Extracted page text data
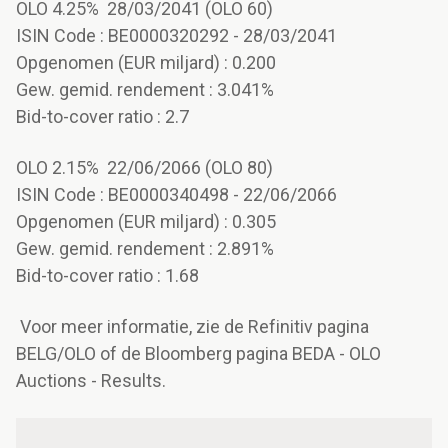
OLO 4.25% 28/03/2041 (OLO 60)
ISIN Code : BE0000320292 - 28/03/2041
Opgenomen (EUR miljard) : 0.200
Gew. gemid. rendement : 3.041%
Bid-to-cover ratio : 2.7
OLO 2.15% 22/06/2066 (OLO 80)
ISIN Code : BE0000340498 - 22/06/2066
Opgenomen (EUR miljard) : 0.305
Gew. gemid. rendement : 2.891%
Bid-to-cover ratio : 1.68
Voor meer informatie, zie de Refinitiv pagina
BELG/OLO of de Bloomberg pagina BEDA - OLO
Auctions - Results.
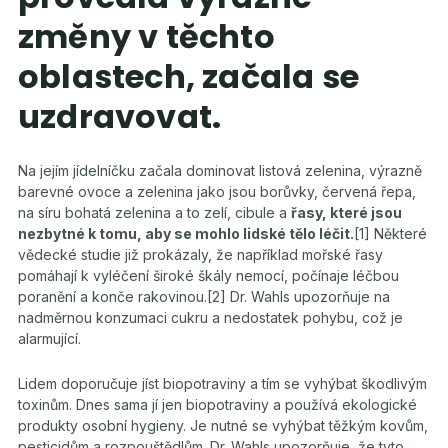
změny v těchto
oblastech, začala se
uzdravovat.
Na jejím jídelníčku začala dominovat listová zelenina, výrazně
barevné ovoce a zelenina jako jsou borůvky, červená řepa,
na síru bohatá zelenina a to zelí, cibule a
řasy, které jsou
nezbytné k tomu, aby se mohlo lidské tělo léčit.
[1] Některé
vědecké studie již prokázaly, že například mořské řasy
pomáhají k vyléčení široké škály nemocí, počínaje léčbou
poranění a konče rakovinou.[2] Dr. Wahls upozorňuje na
nadměrnou konzumaci cukru a nedostatek pohybu, což je
alarmující.
Lidem doporučuje jíst biopotraviny a tím se vyhýbat škodlivým
toxinům. Dnes sama jí jen biopotraviny a používá ekologické
produkty osobní hygieny. Je nutné se vyhýbat těžkým kovům,
pesticidům a rozpouštědlům. Dr. Wahls upozorňuje, že tyto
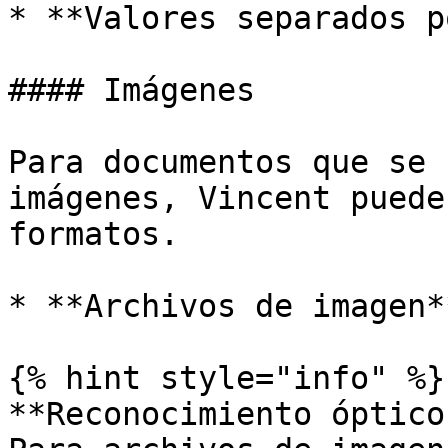
* **Valores separados p
#### Imágenes

Para documentos que se 
imágenes, Vincent puede
formatos.

* **Archivos de imagen*
{% hint style="info" %}

**Reconocimiento óptico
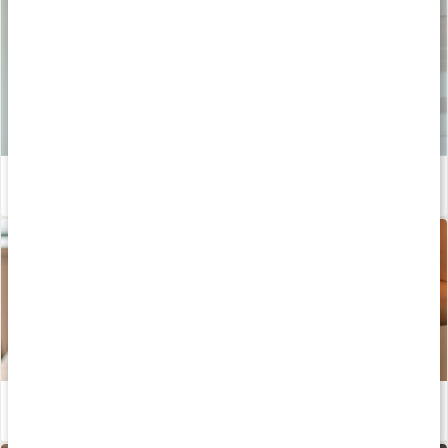
Kollagengodis – recept av Susanna Jungblom
Läs artikel
Grön Power Smoothie med kollagen och protein
Läs artikel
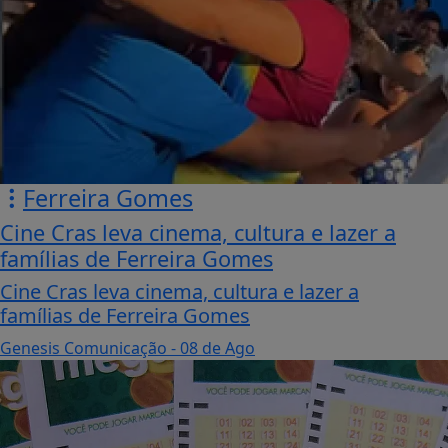
Ferreira Gomes
Cine Cras leva cinema, cultura e lazer a
famílias de Ferreira Gomes
Cine Cras leva cinema, cultura e lazer a
famílias de Ferreira Gomes
Genesis Comunicação
- 08 de Ago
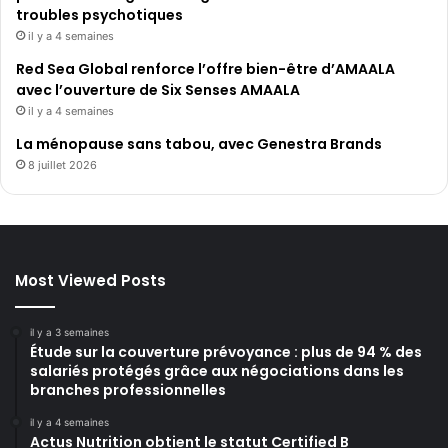
troubles psychotiques
il y a 4 semaines
Red Sea Global renforce l’offre bien-être d’AMAALA
avec l’ouverture de Six Senses AMAALA
il y a 4 semaines
La ménopause sans tabou, avec Genestra Brands
8 juillet 2026
Most Viewed Posts
il y a 3 semaines
Étude sur la couverture prévoyance : plus de 94 % des
salariés protégés grâce aux négociations dans les
branches professionnelles
il y a 4 semaines
Actus Nutrition obtient le statut Certified B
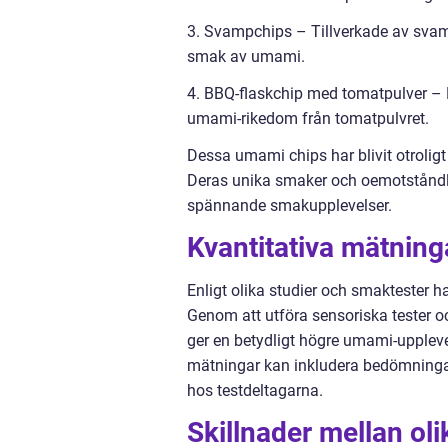
3. Svampchips – Tillverkade av svampe
smak av umami.
4. BBQ-flaskchip med tomatpulver – 
umami-rikedom från tomatpulvret.
Dessa umami chips har blivit otrolig
Deras unika smaker och oemotståndli
spännande smakupplevelser.
Kvantitativa mätnin
Enligt olika studier och smaktester 
Genom att utföra sensoriska tester o
ger en betydligt högre umami-uppleve
mätningar kan inkludera bedömningar 
hos testdeltagarna.
Skillnader mellan ol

-- Problem statement --
Lines that hold "ISIN" are the ones to copy, so pick each out from the data.

-- Response to the task --
ISIN Code : BE0000320292 - 28/03/2041
ISIN Code : BE0000340498 - 22/06/2066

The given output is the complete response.